Fig. 4.

Reduced dose of Msx2 rescues ectopic osteogenesis and Bmp signaling in the supraorbital ridge of Foxc1 mutant embryos. (A-F) ALP expression in the supraorbital ridge in E12.5 wild-type, Foxc1, Msx2 and compound mutant embryos. There is near-normal expression of ALP in the Foxc1^ch/+; Msx2^+/– compound heterozygous mutant (E) versus the Foxc1 heterozygous mutant (B). Also note the partial rescue in the Foxc1^ch/ch; Msx2^+/– mutant (F) compared with the Foxc1 homozygous mutant (C). (G) Numbers of embryos harvested for this experiment. ^*N/A, not applicable. (H) We measured the level of ALP expression in the supraorbital ridge by counting the purple pixels in two areas: p (primordium) and e (ectopic). (I) The influence of Msx2 dose on ALP expression in Foxc1 mutants was statistically significant in area e (^*P<0.05, ^**P<0.005). (J-M) Bmp signaling activity in E13 embryos was detected by P-Smad1/5/8 immunohistochemistry.

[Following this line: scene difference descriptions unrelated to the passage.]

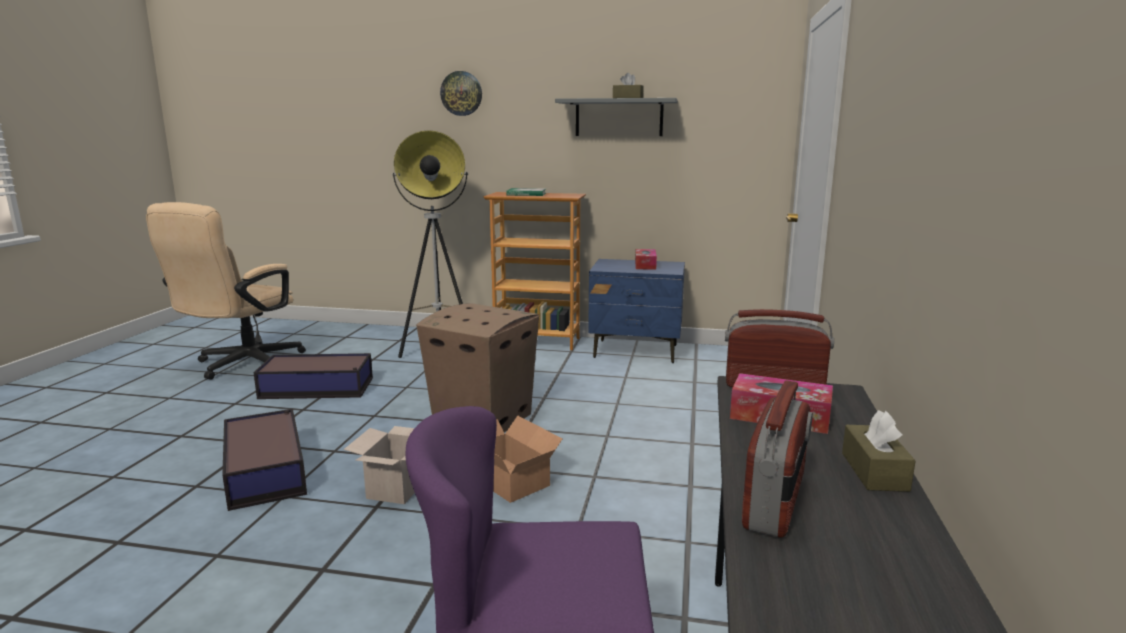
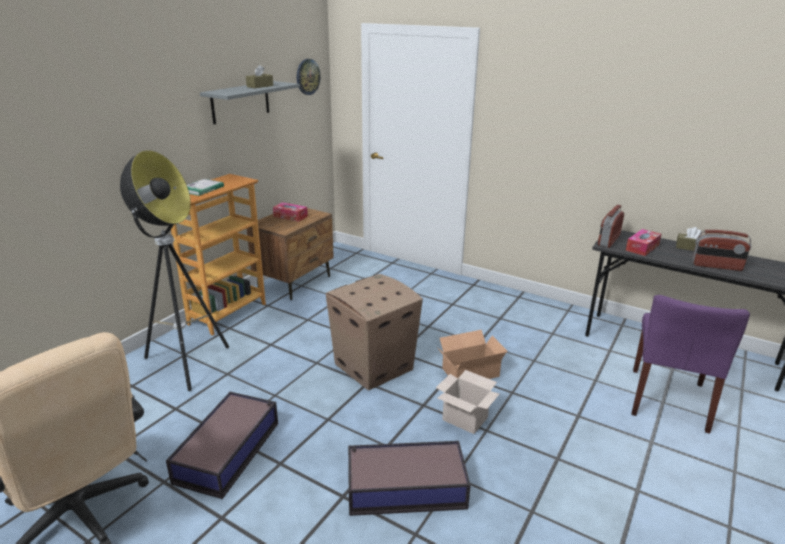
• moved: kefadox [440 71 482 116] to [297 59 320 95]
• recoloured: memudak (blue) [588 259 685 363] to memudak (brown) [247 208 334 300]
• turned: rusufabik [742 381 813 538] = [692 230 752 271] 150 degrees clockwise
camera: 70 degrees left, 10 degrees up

P-Smad1/5/8 expansion is partially rescued: compare the area spanned by the white arrow from p to e in K with the corresponding area in M. (N) Significant reduction of P-Smad1/5/8 signal in area e in Foxc1^ch/+; Msx2^+/– mutant embryo in comparison with Foxc1^ch/+ mutant (^*P<5.00×10^–6). Significance was assessed by Student’s t-test. Error bars indicate s.d.